Gary has big plans for renovated Marquette Park Pavilion
By Michael Gonzalez Post-Tribune correspondent December 13, 2012 5:28PM
Dennis Nowak of Highland and his daughter Candace Nowak of Munster sit for a snack (lower, center) during the grand opening showcasing the renovations at the Marquette Park Pavilion in Gary, Ind. Thursday December 13, 2012. Nowak worked at the pavilion when he was young, from dishes to bartending and more, when his uncle Edward Nowak ran the pavilion years ago. | Stephanie Dowell~Sun-Times Media
Updated: January 15, 2013 11:26AM
GARY — City officials have big plans for the newly renovated, 80-year-old Marquette Park Pavilion, the crown jewel of Marquette Park, the executive director said Thursday.
Hours before area dignitaries were scheduled to praise the $28 million renovation of the park, LaShawn Brooks gushed about the potential for the pavilion she now manages.
“We really want to just show the variety of things that can take place here,” she said.
Local vendors, from jewelry and ceramics artisans to an author and publisher, set up tables to sell their wares to visitors, and others prepared to give tours of the building as part of an evening news conference.
Work on the park renovation, which included extensive work to the Octave Chanute Aquatorium, a play area, the oak savannah and other features of Marquette Park, lasted well beyond the original deadline, but a trip through the pavilion took visitors to another time.
Many of the details — 30 custom-made chandeliers in the ballroom, replicas of original bathroom hardware, a posh lounge, new windows allowing natural light to fill the rooms and the building’s original earth tone color scheme — were specially ordered, which, along with an arson case early this year, caused some of the delay, officials have said.
The grounds are newly landscaped, and planners built a turning lane from Grand Boulevard into the pavilion’s parking lot.
The idea was to return the building to its original splendor and draw more weddings and other events, Brooks said.
Plans also include bringing Broadway-level shows to the ballroom. In March, actor Ed Asner is scheduled perform as President Franklin Delano Roosevelt in the one-man show “FDR.” More shows will come later in the year, Brooks said.

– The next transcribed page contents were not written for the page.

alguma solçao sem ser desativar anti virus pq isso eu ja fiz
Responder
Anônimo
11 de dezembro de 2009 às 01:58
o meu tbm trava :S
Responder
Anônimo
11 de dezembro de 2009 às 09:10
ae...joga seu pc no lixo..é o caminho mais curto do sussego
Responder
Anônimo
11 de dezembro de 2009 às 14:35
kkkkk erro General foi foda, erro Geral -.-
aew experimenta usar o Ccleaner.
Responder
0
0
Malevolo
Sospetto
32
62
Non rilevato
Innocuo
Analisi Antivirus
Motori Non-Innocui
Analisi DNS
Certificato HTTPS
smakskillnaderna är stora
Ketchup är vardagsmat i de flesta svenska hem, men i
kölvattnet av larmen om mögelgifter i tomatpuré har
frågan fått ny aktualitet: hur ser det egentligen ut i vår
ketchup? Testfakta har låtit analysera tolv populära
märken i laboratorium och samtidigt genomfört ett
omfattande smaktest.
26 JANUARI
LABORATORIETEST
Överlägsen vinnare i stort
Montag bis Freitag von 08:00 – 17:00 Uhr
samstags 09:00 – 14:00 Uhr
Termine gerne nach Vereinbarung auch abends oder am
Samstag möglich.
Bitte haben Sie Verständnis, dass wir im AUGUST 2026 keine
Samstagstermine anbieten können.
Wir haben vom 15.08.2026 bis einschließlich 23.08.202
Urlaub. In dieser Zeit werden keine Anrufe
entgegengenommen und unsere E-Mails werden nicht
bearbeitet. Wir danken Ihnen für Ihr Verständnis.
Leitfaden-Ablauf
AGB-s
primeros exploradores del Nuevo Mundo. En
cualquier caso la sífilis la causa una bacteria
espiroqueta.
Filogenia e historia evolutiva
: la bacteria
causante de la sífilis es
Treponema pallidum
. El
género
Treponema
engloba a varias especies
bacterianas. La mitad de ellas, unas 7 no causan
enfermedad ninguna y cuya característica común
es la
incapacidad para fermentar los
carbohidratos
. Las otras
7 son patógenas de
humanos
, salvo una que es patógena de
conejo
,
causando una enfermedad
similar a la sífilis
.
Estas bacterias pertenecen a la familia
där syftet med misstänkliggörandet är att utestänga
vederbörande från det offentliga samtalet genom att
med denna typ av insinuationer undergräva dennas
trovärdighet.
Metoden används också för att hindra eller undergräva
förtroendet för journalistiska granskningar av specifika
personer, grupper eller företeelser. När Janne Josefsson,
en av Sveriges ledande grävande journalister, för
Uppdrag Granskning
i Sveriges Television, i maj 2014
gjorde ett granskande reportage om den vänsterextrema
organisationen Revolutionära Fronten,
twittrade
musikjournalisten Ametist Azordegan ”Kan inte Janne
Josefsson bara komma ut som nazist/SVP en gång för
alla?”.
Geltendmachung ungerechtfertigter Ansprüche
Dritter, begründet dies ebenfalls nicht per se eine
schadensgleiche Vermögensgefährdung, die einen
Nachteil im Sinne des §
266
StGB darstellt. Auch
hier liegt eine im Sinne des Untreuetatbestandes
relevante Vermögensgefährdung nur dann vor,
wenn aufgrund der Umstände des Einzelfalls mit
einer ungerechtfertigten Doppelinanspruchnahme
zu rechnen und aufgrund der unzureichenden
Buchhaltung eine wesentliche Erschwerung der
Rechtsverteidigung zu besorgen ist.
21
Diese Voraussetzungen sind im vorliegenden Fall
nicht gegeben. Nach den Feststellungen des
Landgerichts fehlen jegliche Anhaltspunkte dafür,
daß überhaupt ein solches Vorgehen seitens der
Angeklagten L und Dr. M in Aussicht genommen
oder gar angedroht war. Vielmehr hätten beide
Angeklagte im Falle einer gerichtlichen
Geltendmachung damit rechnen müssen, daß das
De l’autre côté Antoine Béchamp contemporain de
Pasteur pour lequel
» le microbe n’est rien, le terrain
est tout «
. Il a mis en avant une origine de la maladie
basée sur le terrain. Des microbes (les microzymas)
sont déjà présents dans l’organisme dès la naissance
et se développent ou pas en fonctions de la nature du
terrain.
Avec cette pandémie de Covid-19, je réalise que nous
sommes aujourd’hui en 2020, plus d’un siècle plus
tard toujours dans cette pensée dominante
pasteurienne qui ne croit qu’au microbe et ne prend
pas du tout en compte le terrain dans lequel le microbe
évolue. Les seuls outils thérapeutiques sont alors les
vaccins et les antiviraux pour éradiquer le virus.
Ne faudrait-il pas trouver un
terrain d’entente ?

“Every Saturday from June through August, the ballroom is taken,” she said of the facility’s return as a hot spot for nuptials and other activities. “We see, in the future, for 2013, starting out with once-a-week evening meals.”
Those dinners will be created by chef Cliff Rome, owner of Rome’s Joy, a Chicago-based caterer and restaurateur. Rome also plans to offer cooking classes, using the spacious, newly restored kitchen.
The structure is one thing, but giving people a reason to drive to Miller is another, Rome said.
“The reality is they just don’t build buildings like this anymore,” he said, while awaiting crowds of visitors. “Good food is one of those integral parts, because through food, you’re able to do things you couldn’t accomplish otherwise.”
“Food nourishes you, but it also brings people together, and people will drive to a place if they know there’s a reason to go.”